Question

Where is the vertex in the parabola y = x^2 +2x - 5? i dont understand this i need x and y intercepts and please show work?

Answer 1

Vertex (-1, -6)

Explanation:

y = x^2 + 2x - 5
The x-coordinate of vertex is given by the formula:
x = - b/(2a) = - 2/2 = - 1
The y- coordinate of Vertex is given by y(-1), when x = -1 -->
y(-1) = (-1)^2 + 2(-1) - 5 = - 6
Vertex (-1, -6)
graph{x^2 + 2x - 5 [-20, 20, -10, 10]}

Answer 2

Vertex `(-1, -6)`
Y-intercept `(0,-5)`
x-intercept `(1.449, 0)`
x-intercept `(-3.449, 0)`

Explanation:

Given -

`y=x^2+2x-5`

Vertex is the point where the curve turns.
To find this point - first you have to calculate
for what value of `x` the curve turns. Use the formula to find that.

`x=(-b)/(2a)`

Where -
`b` is the coefficient of `x`
`a` is the coefficient of `x^2`

`x=(-2)/(2xx1)=(-2)/2=-1`

When `x` takes the value `-1` the curve turns. At that point `x` co ordinate is `-1`, then what is `y` coordinate. Plug in the `x=-1` in the given equation.

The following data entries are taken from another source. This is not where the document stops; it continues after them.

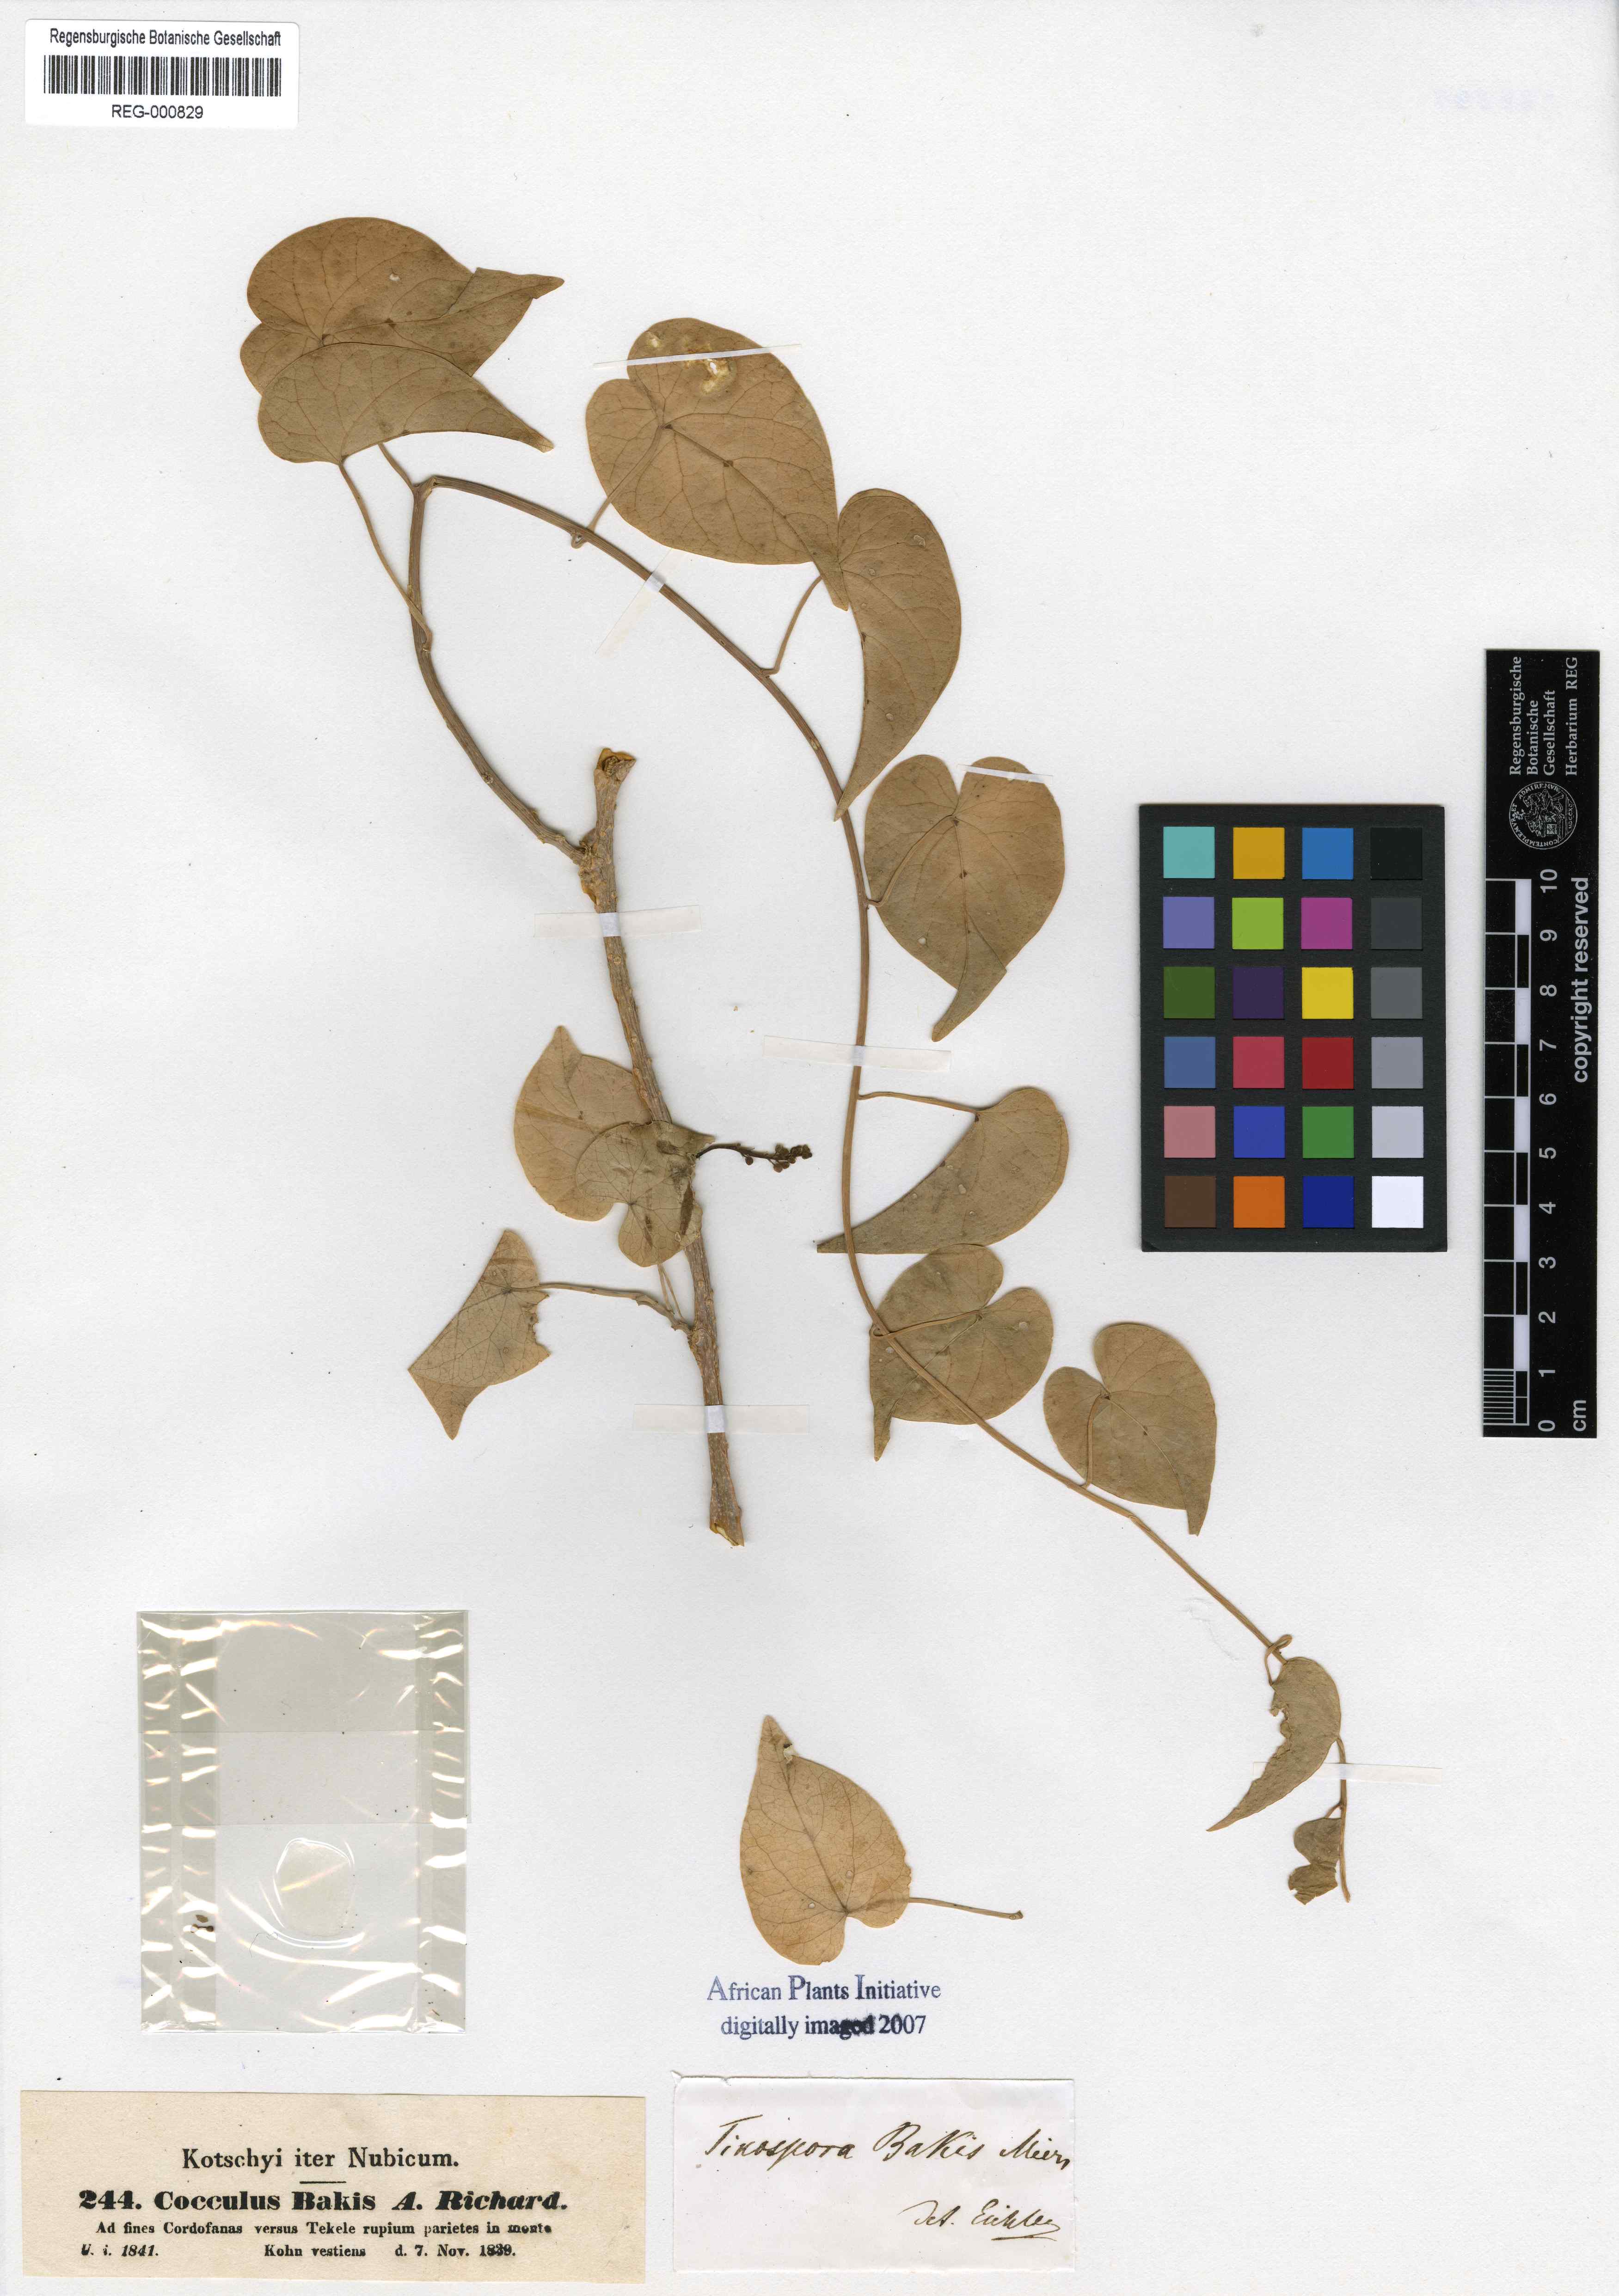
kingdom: Plantae
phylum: Tracheophyta
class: Magnoliopsida
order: Ranunculales
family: Menispermaceae
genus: Tinospora
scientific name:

`y=(-1)^2+2(-1)-5=1-2-5=-6`

At point `(-1,-6)` the curve turns. This point is vertex.

Vertex `(-1, -6)`
Look at the graph.

What is `y` intercept?
It is the point at which the curve cuts the Y-axis. Look at the graph. At `(0, -5)` the curve cuts the Y-axis.
How to find it out?
Find the What is the value of `y` when `x` takes the value `0`

At `x=0; y=0^2+2(0)-5=0+0-5=-5`

At point `(0,-5)` the curve cuts the Y-axis.
Y-intercept `(0,-5)`

What is X-intercept?

It is the point at which the curve cuts the x-axis. Look at this graph. The curve cuts the x axis at two points. Then, how to find it out. Find the value(s) of `x` when `y=0`

`x^2+2x-5=0`
Solve to find the value of `x` [Squaring method is used]

`x^2+2x=5`
`x^2+2x+1=5+1=6`
`(x+1)^2=6`
`x+1=+-sqrt6=+-2.449`
`x=2.449-1=1.449`

x-intercept `(1.449, 0)`

`x=-2.449-1=-3.449`

x-intercept `(-3.449, 0)`